The Technical Advisory Committee (TAC) was formed in 1979 as an advisory board for the Canadian Nuclear Fuel Waste Program. The committee consisted of independent scientists nominated by their professional societies. The role of the committee was to give advice on the extent and quality of technical research being conducted. It was to also provide counsel to the Atomic Energy of Canada Limited (AECL) on scientific research going on at Whiteshell in Pinawa Manitoba, for the Canadian Nuclear Fuel Waste Management Program. TAC was to ensure that the appropriate conclusions about high level nuclear wastes were drawn. It was a precautionary body to recommend areas for further study. The committee generated annual reports to publicly share comments and recommendations on research being performed. TAC typically met in Toronto, ON or Pinawa, MB to discuss and share reports. However they also took regular trips to research sites on the Canadian Shield.
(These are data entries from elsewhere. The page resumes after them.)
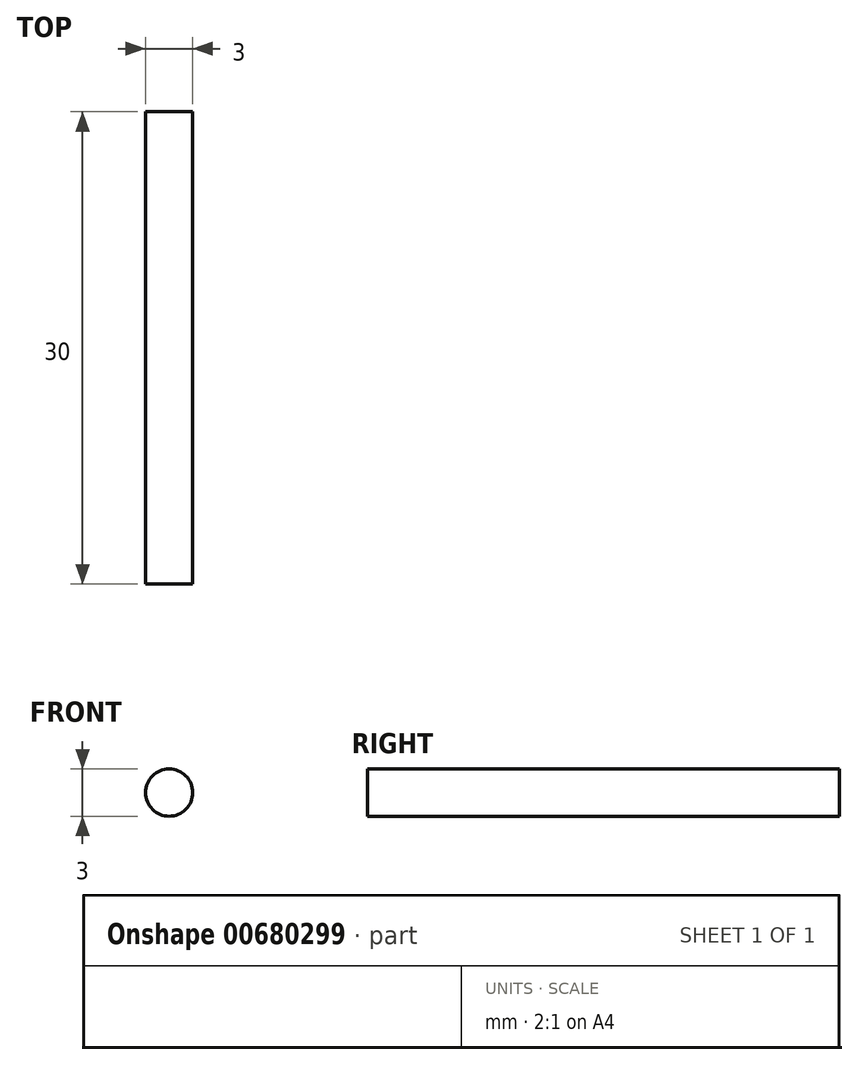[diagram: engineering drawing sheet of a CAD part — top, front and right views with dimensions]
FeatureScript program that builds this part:
annotation { "Feature Type Name" : "Feature", "Feature Type Description" : "" }
export const myFeature = defineFeature(function(context is Context, id is Id, definition is map)
    precondition{}
    {
        {
            var Q0;
            Q0=qCreatedBy(makeId("Front.planeOp"),FACE);
            var sketch = newSketch(context, id + "F0", { "sketchPlane" : qUnion([Q0])});
            skCircle(sketch, "E0", {"center": v(0, 0) * mm, "radius": 1.5 * mm});
            skSolve(sketch);
        }
        {
            var Q0;
            Q0 = qSketchRegion(id + "F0", true);
            extrude(context, id + "F1", {"entities" : qUnion([Q0]), "depth" : 30 * mm, "offsetDistance" : 25 * mm});
        }
    });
Harris became a member of the committee in 1983 and remained on the committee until 1997. He focused on the assessment of risks, and the adverse effects of radioactivity on human health in high, intermediate and low doses. He studied the relationship between dose and the risk of being affected. Harris gave multiple presentations about risk assessments at TAC Meetings and presented low dose risk assessment lectures to the Chalk River and Whiteshell groups. He also regularly submitted progress reports to the Chemical Institute of Canada.

Committees

The Committees series covered Walter Harris’ years spent as a member of three significant committees. The series was divided into three subseries according to these committees: the Technical Advisory Committee, Alberta Environment Hazardous Waste Management Committee and President’s Advisory Committee on Campus Review. Materials date from 1973 to 2009 and were arranged by subject matter. Large topics are chronologically arranged with most media separated from textual materials. This series has a number of document types including correspondence, minutes of meetings, notes, index cards, reviews, articles, reports, research, letters, claims, expenses, photographs, brochures, thoughts and interviews by Harris. It further includes an array of slides, a 16mm film and a VHS videocassette . Harris mentioned that each committee involved “working with new people, travelling and tackling interesting problems”.